Jean Moulin, fait compagnon de la Libération le 17 octobre 1942 sous le nom du caporal Joseph Mercier (passeport délivré le 9 septembre 1941), il est né le 20 juin 1899 à Béziers, il y a cent dix-neuf ans. Mais surtout, il a été arrêté par les nazis à Caluire-et-Cuire, dans la banlieue de Lyon, il y a juste soixante-quinze ans, le 21 juin 1943.

Personne n’a vraiment su ce qu’il était précisément advenu de Jean Moulin par la suite. Il a été détenu par la Gestapo de Lyon, torturé par Klaus Barbie, puis détenu à Paris, toujours torturé, il n’a pas parlé, il n’a rien lâché, et il serait mort des suites de ses blessures dans le train Paris-Berlin, du côté de Metz, le 8 juillet 1943, à l’âge de 44 ans. On voulait l’interroger à Berlin. Le corps d’un homme français sans identité a été renvoyé à Paris le 9 juillet 1943 et a été immédiatement incinéré, et ce furent ces cendres, inhumées au Père-Lachaise, qu’on a transférées au Panthéon le 19 décembre 1964. Personne n’est capable de dire si ce sont bien celles de Jean Moulin. C’est possible, c’est probable, mais ce n’est pas sûr et de toute façon, ce n’est pas l’essentiel.

Jean Moulin est devenu un héros après sa mort. Avant aussi, mais peu de personnes le savaient déjà. Sa mission était périlleuse à plus d’un titre. Il était le représentant de De Gaulle, donc, de la France libre, à l’intérieur de la France, et il était chargé d’unifier tous les mouvements de résistance intérieure, des réseaux créés de manière plus ou moins organisée ou spontanée, et il fallait compter sur la susceptibilité des uns et des autres, et en plus, il fallait rassembler tout le spectre de la vie politique de l’époque, de la Cagoule aux communistes. De Gaulle voulait retrouver la France victorieuse. Toute la France sauf celle de Pétain et Pierre Laval.

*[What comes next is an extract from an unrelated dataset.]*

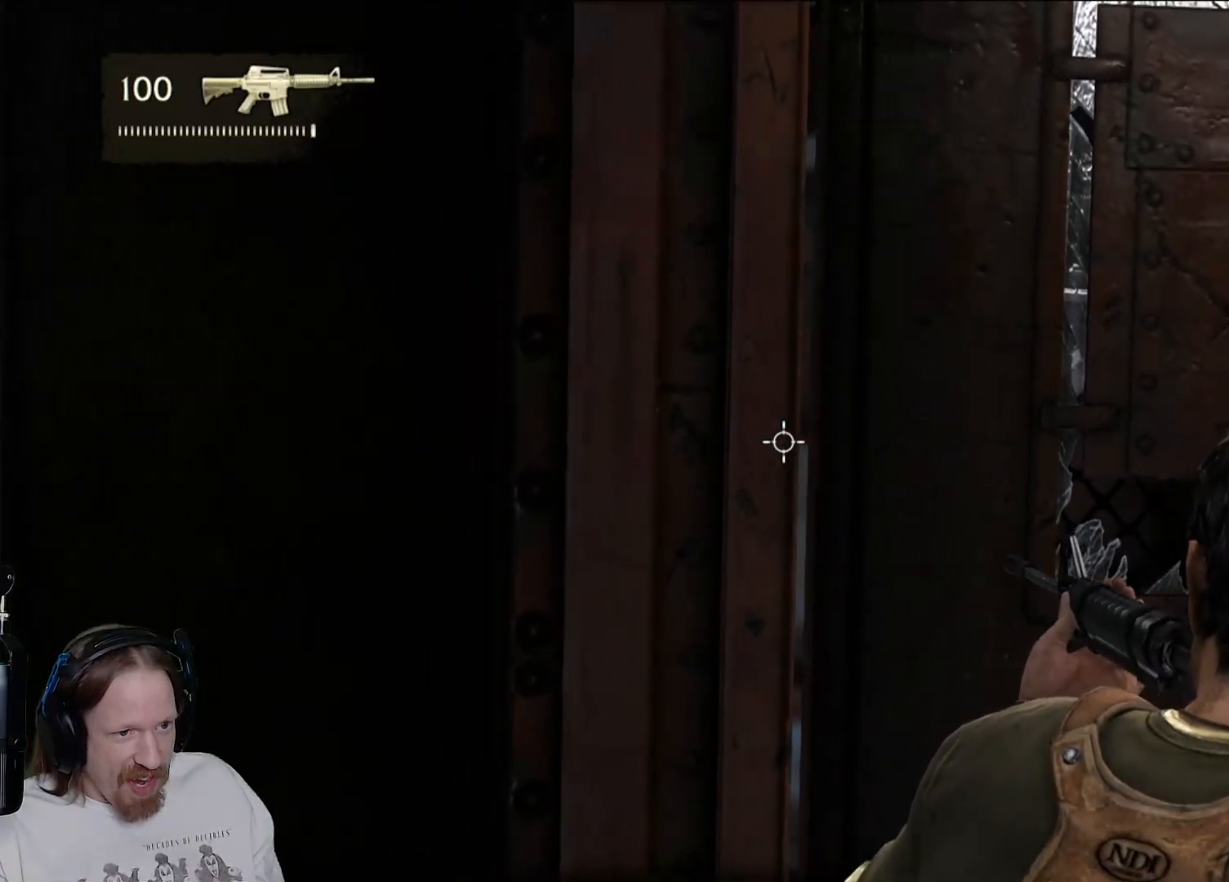
{"buttons": ["L2"], "left_stick": "center", "right_stick": "center", "events": [[67, "right_stick", "center"]]}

Il n’y a pas de doute à cela : le silence de Jean Moulin sous la torture a sauvé les résistants français. Ce n’était pas la première fois qu’il s’était tu sous la torture : déjà à Chartres le 17 juin 1940, les nazis l’avaient torturé puis relâché. Il s’est sacrifié en conscience. Mais ce sacrifice, il l’était déjà pour toute personne qui s’était engagée dans la Résistance, quelle que fû sa fonction dans celle-ci. En s’y engageant, on savait qu’on risquait sa vie. S’il y a eu beaucoup de jeunes, c’était par idéal, peut-être par imprudence, inconscience, romantisme même. Ce n’était pas le cas de Jean Moulin, haut fonctionnaire et personnalité qui avait devant lui une grande carrière politique.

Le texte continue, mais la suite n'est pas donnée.